The trap was developed by plant physiologist Chang-Chi Chu and Thomas Henneberry, director of the ARS Western Cotton Research Laboratory in Phoenix. The new trap is an improvement on their CC Trap developed in 1996 to monitor whiteflies in the field.
The new trap is known as a Light-Emitting Diode (LED) Equipped CC (LED-CC) Trap. The original trap only captured enough whiteflies to be used for monitoring whitefly population levels. But the new version captures so many whiteflies--in the greenhouse and outdoors--that it has potential to be used in control programs, not just for monitoring population levels.
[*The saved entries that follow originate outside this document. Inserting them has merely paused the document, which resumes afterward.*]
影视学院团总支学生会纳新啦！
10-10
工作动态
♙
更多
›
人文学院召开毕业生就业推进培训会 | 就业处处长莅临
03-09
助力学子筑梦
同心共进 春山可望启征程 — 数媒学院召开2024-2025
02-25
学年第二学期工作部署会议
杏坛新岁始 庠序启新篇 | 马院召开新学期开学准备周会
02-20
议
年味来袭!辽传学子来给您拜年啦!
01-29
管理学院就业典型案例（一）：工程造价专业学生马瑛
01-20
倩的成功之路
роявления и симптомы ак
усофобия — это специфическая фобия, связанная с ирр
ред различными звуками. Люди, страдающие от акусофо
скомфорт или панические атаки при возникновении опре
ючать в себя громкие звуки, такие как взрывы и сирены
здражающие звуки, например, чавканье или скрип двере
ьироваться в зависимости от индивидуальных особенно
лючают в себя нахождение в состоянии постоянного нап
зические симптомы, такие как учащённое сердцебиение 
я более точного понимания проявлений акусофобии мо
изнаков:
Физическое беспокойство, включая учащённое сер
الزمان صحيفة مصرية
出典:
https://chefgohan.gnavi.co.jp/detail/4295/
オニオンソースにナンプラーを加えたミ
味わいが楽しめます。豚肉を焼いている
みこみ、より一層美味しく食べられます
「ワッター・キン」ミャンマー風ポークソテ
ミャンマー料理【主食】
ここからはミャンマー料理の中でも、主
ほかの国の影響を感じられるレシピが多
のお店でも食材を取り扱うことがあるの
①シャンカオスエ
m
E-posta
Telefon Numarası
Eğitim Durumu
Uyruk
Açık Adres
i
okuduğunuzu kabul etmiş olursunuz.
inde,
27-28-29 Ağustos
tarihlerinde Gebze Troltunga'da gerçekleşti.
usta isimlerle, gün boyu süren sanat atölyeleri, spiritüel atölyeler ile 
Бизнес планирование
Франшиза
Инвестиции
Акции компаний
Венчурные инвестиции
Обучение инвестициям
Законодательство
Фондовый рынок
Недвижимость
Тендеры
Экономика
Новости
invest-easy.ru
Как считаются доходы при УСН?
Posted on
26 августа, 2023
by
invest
The new trap contains a green LED light that has been used as a pilot light in many types of electronic equipment and appliances. The whiteflies are attracted to this light and then get caught in the trap, which looks like an overturned plastic cup with a yellow ring on the bottom. The LED-CC trap works especially well at night in attracting whiteflies. Also, LED-CC traps are inexpensive and durable.
Chu points out that one of the major benefits of the LED-CC Trap is that it is “whitefly parasite friendly”--unlike many other traps on the market. That means the new trap will control whiteflies without harming beneficial insects that attack whiteflies. The new trap also captures and kills whiteflies without the use of pesticides.
The original CC trap, used for field monitoring, pinpointed infestations so that farmers could then initiate control actions based on the severity of the infestation. The original CC Trap was a definite improvement on the popular yellow sticky card trap that caught other insects, as well as dust.
Scientists and farmers are just starting to receive information about the LED-CC Trap, but there is already high initial interest because of the trap’s potential for controlling whiteflies.
ARS is the U.S. Department of Agriculture’s chief scientific research agency.